Das Volk der Yantihni ist schon seit sehr langer Zeit seiner kriegerischen Ursprünge entwachsen, wie ich im Wochen-Blog 5 berichtet habe, das hing wesentlich mit dem Erstarken des so genannten Quin-Kultes zusammen, der bislang in der Serie eine stiefmütterliche Behandlung erfahren hat. Das wird sich beizeiten gründlich ändern, doch darum soll es heute noch nicht gehen. Da über die Frühzeit der Yantihni (noch) wenig bekannt ist, beziehen sich meine unten stehenden Worte auf die Kultur der relativen Handlungsgegenwart, also etwa die Zeit kurz vor der Entdeckung des Yolaan-Antriebes und die Praxis danach.
In der fraglos turbulenten Zeit nach dem Erlöschen der Nationalstaaten auf der Heimatwelt Rilecohr – also etwa fünf bis sechs Jahrhunderte vor der Handlungsgegenwart – lag das Monopol der Gedenkkultur in den Händen der Priester des Quin-Kultes, und ich nehme mal stark an, dass das heute in noch intensiverem Maße der Fall sein dürfte. Hier können wir eine ähnliche Situation annehmen wie in einer hochritualisierten irdischen Gesellschaft, wobei ich vermute, dass der Quin-Kult mangels Konkurrenz das Monopol hält. Ob es so etwas wie säkulare Begräbnisinstitutionen gibt, kann derzeit nur vermutet werden.
Der Quin-Kult geht generell davon aus, dass das Leben ursächlich auf den Sonnengott Quin zurückgeht, der seit Urzeiten durch die weiße Sonne Yinihr, das Zentralgestirn des Yinihr-Systems, dargestellt wird.
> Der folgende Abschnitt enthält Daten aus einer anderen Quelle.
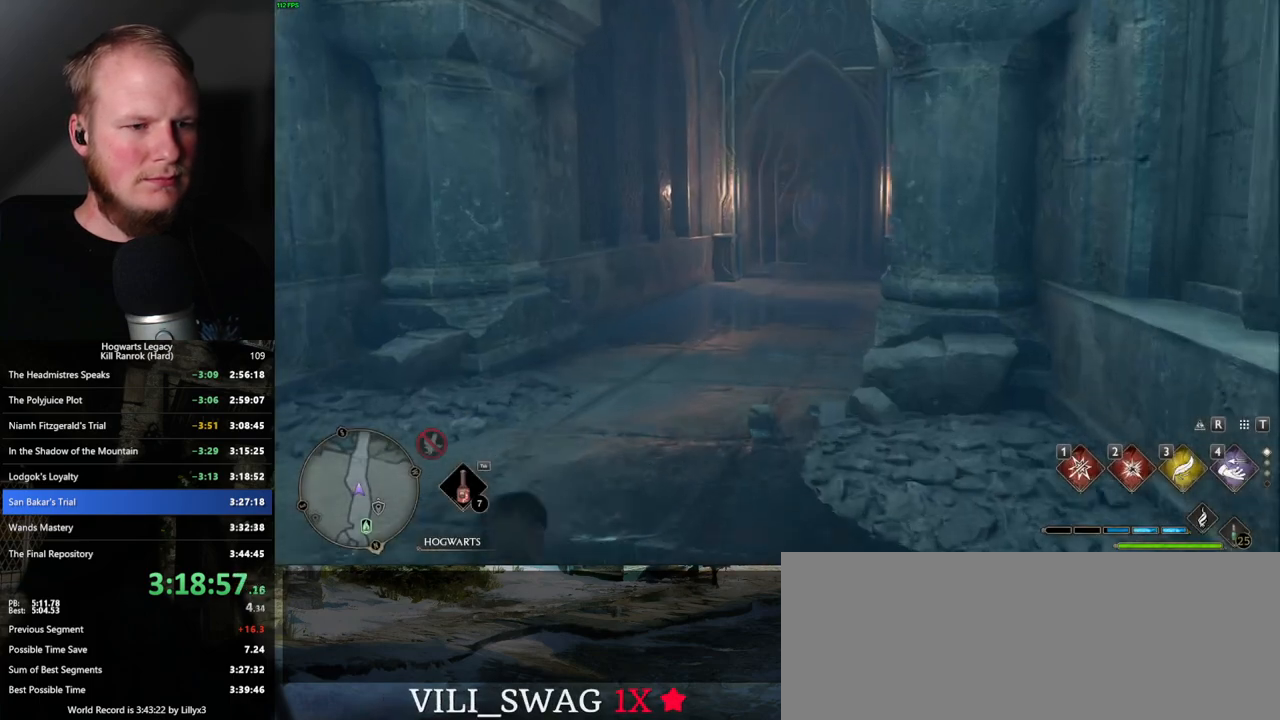
{"keys": ["w"], "mouse": [], "events": [[250, "space", "down"], [334, "space", "up"]]}
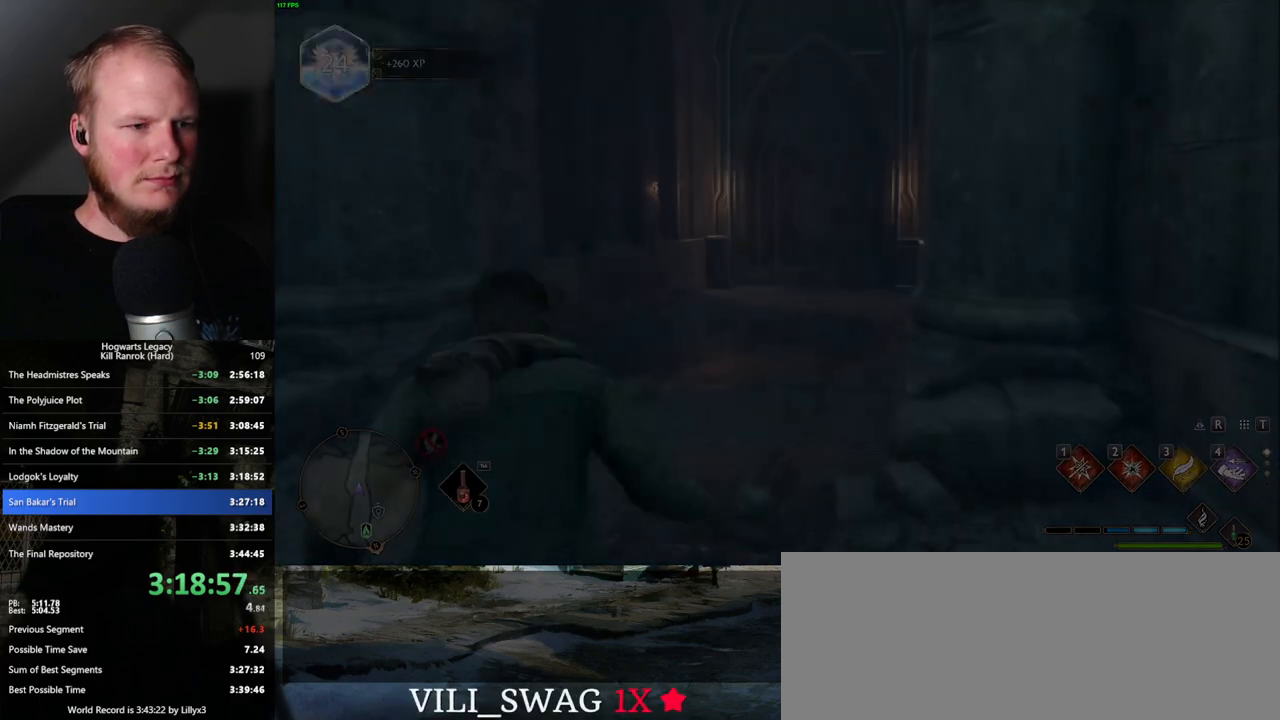
{"keys": [], "mouse": [], "events": [[350, "w", "up"]]}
Früher wurde jeder Quin-Tempel und jedes Quin-Kloster mit großen Wandfresken geschmückt, auf denen zentral die lodernde Sonne zu sehen war, das Sinnbild des Sonnengottes Quin.
Bevor in den letzten Jahrhunderten die technischen Möglichkeiten der so genannten „Energetisierung“ entwickelt wurden, ganz sicher unter starker Einbeziehung der Quin-Priesterschaft, pflegten die Yantihni, ihre Toten dem reinigenden und „göttlichen“ Element des Feuers zu übergeben. Dies war notwendig die am ehesten dem himmlischen Feuer entsprechende Form der Ehrung der Verstorbenen. Denn die Quin-Priester begriffen das yantihnische Leben als eine Form von Lehen – Quin hatte es den Lebenden geliehen, und er besaß ein fundamentales Recht, es am Ende des Daseins wieder zurückzufordern.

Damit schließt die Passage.